- 2019 poster for Return
- Directed by: Mostafa Gholami
- Narrated by: Mojtaba Soltani
- Distributed by: Daria Film
- Release date: 21 March 2019;
- Running time: 1 minutes
- Country: Iran
- Language: Persian
- Budget: 1,000 USD

= Return (2019 film) =

Return is a 2019 Iranian short film directed, produced and written by Mostafa Gholami. The minute-long film deals with the issues of organ donation and organ transplantation. At the "Big Syn" film festival in London, it was nominated for the best film from the audience's point of view and won the "special mention award" in the Public Service Announcements. This festival is held every year under the supervision of the United Nations.
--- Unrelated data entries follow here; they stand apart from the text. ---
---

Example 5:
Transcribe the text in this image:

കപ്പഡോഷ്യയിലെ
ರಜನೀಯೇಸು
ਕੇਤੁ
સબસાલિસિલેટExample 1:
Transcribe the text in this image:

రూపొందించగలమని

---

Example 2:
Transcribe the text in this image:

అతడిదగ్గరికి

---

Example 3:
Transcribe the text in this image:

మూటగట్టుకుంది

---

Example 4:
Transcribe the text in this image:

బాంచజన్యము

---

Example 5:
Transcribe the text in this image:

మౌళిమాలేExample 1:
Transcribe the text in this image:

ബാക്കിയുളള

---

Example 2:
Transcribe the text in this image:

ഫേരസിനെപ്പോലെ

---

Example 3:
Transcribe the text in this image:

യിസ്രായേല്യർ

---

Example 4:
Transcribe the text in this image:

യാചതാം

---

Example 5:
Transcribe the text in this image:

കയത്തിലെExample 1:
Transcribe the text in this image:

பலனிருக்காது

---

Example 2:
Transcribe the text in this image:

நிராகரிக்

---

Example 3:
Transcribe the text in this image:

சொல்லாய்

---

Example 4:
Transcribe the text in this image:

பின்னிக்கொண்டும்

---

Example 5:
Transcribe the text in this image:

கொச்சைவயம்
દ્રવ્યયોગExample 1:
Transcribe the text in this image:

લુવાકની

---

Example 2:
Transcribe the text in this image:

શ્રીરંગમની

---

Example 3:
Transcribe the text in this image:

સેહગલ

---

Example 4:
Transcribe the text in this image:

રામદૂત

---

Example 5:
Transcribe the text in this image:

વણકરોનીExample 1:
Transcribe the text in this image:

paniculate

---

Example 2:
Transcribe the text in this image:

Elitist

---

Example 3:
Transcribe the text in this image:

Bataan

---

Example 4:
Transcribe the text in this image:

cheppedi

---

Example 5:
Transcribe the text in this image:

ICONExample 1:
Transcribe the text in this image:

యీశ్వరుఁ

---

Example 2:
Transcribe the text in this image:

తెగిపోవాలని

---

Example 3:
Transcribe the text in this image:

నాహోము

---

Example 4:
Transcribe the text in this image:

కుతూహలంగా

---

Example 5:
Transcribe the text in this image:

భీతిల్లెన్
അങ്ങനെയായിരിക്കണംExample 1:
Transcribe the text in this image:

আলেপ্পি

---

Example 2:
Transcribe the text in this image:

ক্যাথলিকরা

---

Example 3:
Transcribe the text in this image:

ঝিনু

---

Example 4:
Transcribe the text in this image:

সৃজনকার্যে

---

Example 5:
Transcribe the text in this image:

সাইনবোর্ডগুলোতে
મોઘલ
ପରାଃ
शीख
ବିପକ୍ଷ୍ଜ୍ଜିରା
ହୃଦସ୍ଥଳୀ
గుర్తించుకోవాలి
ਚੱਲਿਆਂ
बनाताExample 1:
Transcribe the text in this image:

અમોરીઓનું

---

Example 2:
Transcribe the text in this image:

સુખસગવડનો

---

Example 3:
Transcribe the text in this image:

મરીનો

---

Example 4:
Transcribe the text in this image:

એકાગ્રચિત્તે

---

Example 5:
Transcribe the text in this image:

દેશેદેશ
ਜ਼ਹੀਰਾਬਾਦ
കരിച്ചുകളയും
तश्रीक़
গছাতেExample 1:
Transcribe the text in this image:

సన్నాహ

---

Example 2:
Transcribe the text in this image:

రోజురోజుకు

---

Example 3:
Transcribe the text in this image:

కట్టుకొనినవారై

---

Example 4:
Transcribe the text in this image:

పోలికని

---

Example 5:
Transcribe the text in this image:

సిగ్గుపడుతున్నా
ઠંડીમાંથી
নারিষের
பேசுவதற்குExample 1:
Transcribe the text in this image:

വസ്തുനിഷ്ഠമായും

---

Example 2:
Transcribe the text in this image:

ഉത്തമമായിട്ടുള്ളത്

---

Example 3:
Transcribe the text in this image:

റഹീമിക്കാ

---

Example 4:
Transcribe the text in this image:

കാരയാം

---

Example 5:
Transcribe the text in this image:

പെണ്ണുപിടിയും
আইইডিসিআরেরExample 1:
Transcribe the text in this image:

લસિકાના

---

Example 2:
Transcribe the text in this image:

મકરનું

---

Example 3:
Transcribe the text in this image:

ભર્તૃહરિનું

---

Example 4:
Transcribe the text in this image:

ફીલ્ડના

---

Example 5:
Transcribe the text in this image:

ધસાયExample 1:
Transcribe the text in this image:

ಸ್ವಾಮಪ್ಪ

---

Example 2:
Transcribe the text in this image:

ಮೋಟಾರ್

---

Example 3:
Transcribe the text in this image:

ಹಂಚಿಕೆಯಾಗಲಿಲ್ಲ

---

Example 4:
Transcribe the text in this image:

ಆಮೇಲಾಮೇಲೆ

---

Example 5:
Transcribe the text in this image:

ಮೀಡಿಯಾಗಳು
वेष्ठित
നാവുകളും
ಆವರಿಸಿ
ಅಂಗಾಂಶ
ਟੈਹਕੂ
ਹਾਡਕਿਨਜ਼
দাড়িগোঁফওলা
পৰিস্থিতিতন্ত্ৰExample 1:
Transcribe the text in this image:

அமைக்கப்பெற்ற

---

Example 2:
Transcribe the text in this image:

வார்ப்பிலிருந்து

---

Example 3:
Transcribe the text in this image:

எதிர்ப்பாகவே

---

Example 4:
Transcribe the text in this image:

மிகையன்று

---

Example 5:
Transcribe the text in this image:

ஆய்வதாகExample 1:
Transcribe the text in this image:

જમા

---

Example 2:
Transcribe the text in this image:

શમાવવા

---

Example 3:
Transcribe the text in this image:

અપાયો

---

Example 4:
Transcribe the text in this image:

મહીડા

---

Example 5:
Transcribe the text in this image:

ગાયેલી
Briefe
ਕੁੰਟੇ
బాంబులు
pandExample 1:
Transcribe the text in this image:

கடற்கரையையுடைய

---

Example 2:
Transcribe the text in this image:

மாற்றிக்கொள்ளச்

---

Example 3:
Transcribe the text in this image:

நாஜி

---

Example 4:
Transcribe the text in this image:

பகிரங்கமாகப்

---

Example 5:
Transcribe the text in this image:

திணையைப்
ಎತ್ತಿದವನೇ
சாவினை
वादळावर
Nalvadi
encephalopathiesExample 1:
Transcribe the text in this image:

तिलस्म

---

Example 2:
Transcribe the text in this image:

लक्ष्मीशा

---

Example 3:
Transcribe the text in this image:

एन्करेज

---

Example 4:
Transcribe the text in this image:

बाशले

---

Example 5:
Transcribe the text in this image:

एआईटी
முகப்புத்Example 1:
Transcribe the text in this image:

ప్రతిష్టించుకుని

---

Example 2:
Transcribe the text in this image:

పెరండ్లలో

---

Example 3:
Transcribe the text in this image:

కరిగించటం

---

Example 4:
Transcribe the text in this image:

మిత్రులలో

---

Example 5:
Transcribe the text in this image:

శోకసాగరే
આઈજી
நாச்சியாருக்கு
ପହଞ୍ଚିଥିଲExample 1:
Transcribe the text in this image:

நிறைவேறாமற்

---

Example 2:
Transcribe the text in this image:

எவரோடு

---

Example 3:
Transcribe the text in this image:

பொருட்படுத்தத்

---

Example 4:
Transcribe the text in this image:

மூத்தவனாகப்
This film has been screened in 15 international festivals.

== Background ==
Mostafa Gholami created the film to spread awareness and promote the idea of using braindead patients for organ donation.

== Awards and nominations ==

- Getting to the final stage of the 1th "Big Syn" London International Film Festival; and nominated for the best film award from the eyes of the audience; and the winner of the "Special Mention Award" in the "Public Service Announcements".
- Making it to the semi-finals of the 3rd "ESMoA" 60-Second International Film Festival in California.
- The selected of the 8th international Film Festival of 60-second "Mister vorky" in Serbia.
- The selected of the 6th 60-second international film festival "60SIFF" in Pakistan.
- The Selected by the 13th "Grand Off" International Short Film Festival in Poland.
- The selected of the 3rd International Short Film Festival "under 3 minutes in Wirksworth", in England.
- The Selected of the 6th International Women's Short Film Festival Herat "Hiwff" in Afghanistan.
- The Selected for the 7th "First-Time Filmmaker Sessions" International Short Film Festival in England.
- The Selected by the 13th "LABRFF" International Film Festival in Los Angeles.
- The selected of the 1th "Onirica" International Film Festival in Italy.
- The selected for the 1th "New Cinema film & Music Festival" Short Film Festival in United States.